▶ [Instructions to follow]:
From top to bottom, retype the data exactly, passing over any picture.

▶ [Input data]:
=======

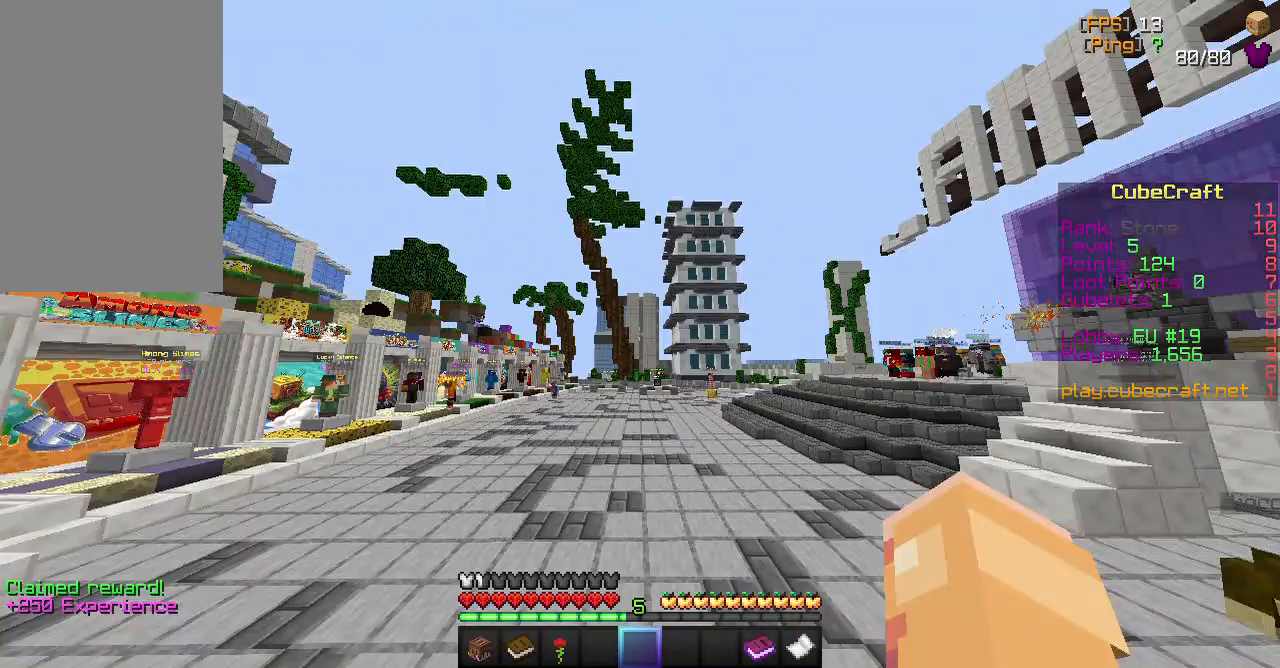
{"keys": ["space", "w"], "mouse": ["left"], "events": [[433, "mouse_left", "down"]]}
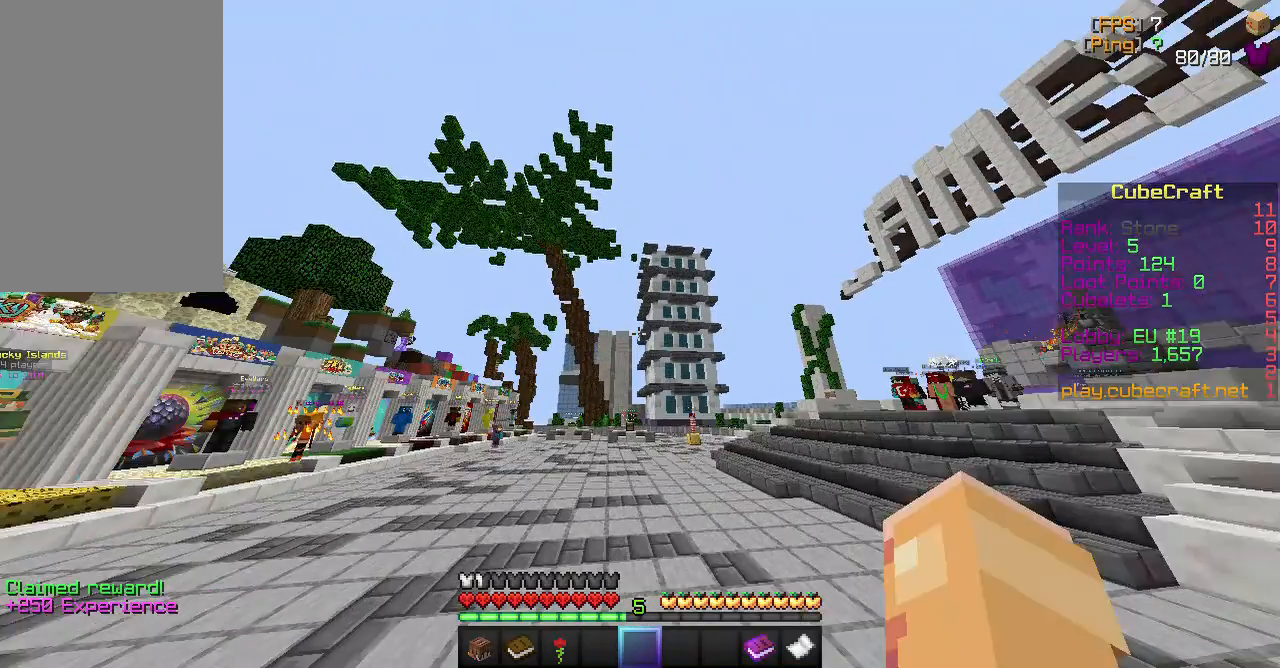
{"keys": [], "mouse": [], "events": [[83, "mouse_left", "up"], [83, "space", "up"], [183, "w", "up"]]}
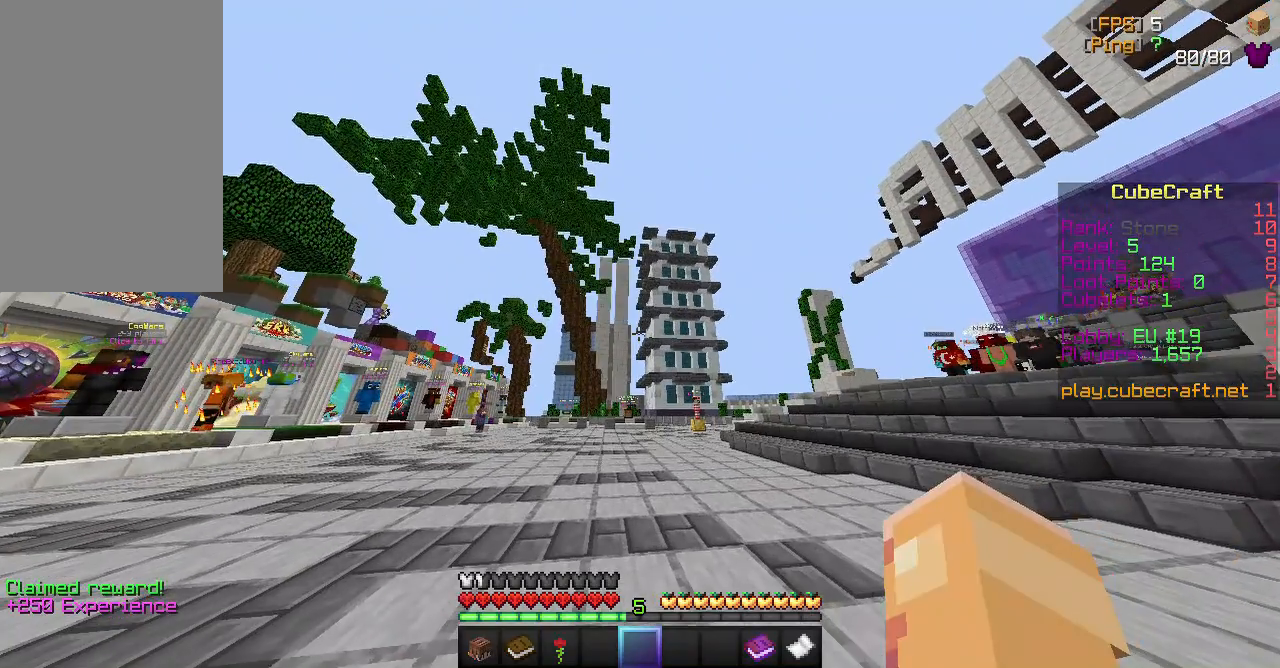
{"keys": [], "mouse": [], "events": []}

=======

▶ [Result for this exercise]:
{"keys": ["space", "w"], "mouse": ["left"], "events": [[433, "mouse_left", "down"]]}
{"keys": [], "mouse": [], "events": [[83, "mouse_left", "up"], [83, "space", "up"], [183, "w", "up"]]}
{"keys": [], "mouse": [], "events": []}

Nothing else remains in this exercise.